Rename "pose" to "camera" wherever it appears in the items below. Leave every other part of each line unchanged.

───── Supplied information ─────

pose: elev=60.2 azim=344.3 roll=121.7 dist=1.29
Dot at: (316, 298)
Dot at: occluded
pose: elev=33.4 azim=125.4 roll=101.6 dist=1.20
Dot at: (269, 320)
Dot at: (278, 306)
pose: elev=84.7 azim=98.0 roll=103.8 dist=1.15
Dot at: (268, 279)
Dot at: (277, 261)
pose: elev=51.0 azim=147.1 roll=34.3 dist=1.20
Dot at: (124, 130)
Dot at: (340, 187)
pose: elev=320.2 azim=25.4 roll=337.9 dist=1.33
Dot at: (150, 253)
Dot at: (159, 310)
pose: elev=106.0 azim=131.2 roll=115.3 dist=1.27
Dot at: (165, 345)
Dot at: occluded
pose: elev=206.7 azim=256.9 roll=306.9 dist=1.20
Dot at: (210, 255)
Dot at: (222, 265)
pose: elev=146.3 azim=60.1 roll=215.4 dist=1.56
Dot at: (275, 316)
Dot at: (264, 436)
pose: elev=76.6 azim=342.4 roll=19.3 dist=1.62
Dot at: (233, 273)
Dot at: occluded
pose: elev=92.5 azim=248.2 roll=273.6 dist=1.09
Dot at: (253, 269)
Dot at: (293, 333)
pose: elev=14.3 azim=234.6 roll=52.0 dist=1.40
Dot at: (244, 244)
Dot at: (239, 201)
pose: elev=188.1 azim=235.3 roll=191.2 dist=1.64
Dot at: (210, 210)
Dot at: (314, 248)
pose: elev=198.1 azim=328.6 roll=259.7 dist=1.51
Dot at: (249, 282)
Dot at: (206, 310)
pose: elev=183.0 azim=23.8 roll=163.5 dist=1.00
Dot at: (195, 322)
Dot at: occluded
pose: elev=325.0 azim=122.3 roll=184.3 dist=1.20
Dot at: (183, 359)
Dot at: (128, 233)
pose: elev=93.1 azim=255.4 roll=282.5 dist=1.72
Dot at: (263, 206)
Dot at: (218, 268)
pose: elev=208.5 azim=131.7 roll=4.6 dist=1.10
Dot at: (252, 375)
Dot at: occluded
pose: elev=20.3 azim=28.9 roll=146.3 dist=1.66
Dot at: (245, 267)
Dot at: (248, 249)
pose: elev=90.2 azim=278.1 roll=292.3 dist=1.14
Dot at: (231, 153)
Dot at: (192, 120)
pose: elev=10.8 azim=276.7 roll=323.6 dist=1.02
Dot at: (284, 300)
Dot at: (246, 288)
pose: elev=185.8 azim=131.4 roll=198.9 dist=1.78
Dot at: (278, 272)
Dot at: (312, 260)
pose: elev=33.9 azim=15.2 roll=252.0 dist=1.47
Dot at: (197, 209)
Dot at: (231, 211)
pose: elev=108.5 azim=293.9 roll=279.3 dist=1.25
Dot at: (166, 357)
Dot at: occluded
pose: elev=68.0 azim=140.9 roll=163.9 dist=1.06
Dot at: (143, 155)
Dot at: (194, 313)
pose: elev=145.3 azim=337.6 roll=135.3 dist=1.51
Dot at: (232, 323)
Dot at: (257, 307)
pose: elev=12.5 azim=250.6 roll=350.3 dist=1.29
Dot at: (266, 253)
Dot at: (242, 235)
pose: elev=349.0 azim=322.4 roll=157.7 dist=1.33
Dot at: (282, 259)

─────

_Full output_
camera: elev=60.2 azim=344.3 roll=121.7 dist=1.29
Dot at: (316, 298)
Dot at: occluded
camera: elev=33.4 azim=125.4 roll=101.6 dist=1.20
Dot at: (269, 320)
Dot at: (278, 306)
camera: elev=84.7 azim=98.0 roll=103.8 dist=1.15
Dot at: (268, 279)
Dot at: (277, 261)
camera: elev=51.0 azim=147.1 roll=34.3 dist=1.20
Dot at: (124, 130)
Dot at: (340, 187)
camera: elev=320.2 azim=25.4 roll=337.9 dist=1.33
Dot at: (150, 253)
Dot at: (159, 310)
camera: elev=106.0 azim=131.2 roll=115.3 dist=1.27
Dot at: (165, 345)
Dot at: occluded
camera: elev=206.7 azim=256.9 roll=306.9 dist=1.20
Dot at: (210, 255)
Dot at: (222, 265)
camera: elev=146.3 azim=60.1 roll=215.4 dist=1.56
Dot at: (275, 316)
Dot at: (264, 436)
camera: elev=76.6 azim=342.4 roll=19.3 dist=1.62
Dot at: (233, 273)
Dot at: occluded
camera: elev=92.5 azim=248.2 roll=273.6 dist=1.09
Dot at: (253, 269)
Dot at: (293, 333)
camera: elev=14.3 azim=234.6 roll=52.0 dist=1.40
Dot at: (244, 244)
Dot at: (239, 201)
camera: elev=188.1 azim=235.3 roll=191.2 dist=1.64
Dot at: (210, 210)
Dot at: (314, 248)
camera: elev=198.1 azim=328.6 roll=259.7 dist=1.51
Dot at: (249, 282)
Dot at: (206, 310)
camera: elev=183.0 azim=23.8 roll=163.5 dist=1.00
Dot at: (195, 322)
Dot at: occluded
camera: elev=325.0 azim=122.3 roll=184.3 dist=1.20
Dot at: (183, 359)
Dot at: (128, 233)
camera: elev=93.1 azim=255.4 roll=282.5 dist=1.72
Dot at: (263, 206)
Dot at: (218, 268)
camera: elev=208.5 azim=131.7 roll=4.6 dist=1.10
Dot at: (252, 375)
Dot at: occluded
camera: elev=20.3 azim=28.9 roll=146.3 dist=1.66
Dot at: (245, 267)
Dot at: (248, 249)
camera: elev=90.2 azim=278.1 roll=292.3 dist=1.14
Dot at: (231, 153)
Dot at: (192, 120)
camera: elev=10.8 azim=276.7 roll=323.6 dist=1.02
Dot at: (284, 300)
Dot at: (246, 288)
camera: elev=185.8 azim=131.4 roll=198.9 dist=1.78
Dot at: (278, 272)
Dot at: (312, 260)
camera: elev=33.9 azim=15.2 roll=252.0 dist=1.47
Dot at: (197, 209)
Dot at: (231, 211)
camera: elev=108.5 azim=293.9 roll=279.3 dist=1.25
Dot at: (166, 357)
Dot at: occluded
camera: elev=68.0 azim=140.9 roll=163.9 dist=1.06
Dot at: (143, 155)
Dot at: (194, 313)
camera: elev=145.3 azim=337.6 roll=135.3 dist=1.51
Dot at: (232, 323)
Dot at: (257, 307)
camera: elev=12.5 azim=250.6 roll=350.3 dist=1.29
Dot at: (266, 253)
Dot at: (242, 235)
camera: elev=349.0 azim=322.4 roll=157.7 dist=1.33
Dot at: (282, 259)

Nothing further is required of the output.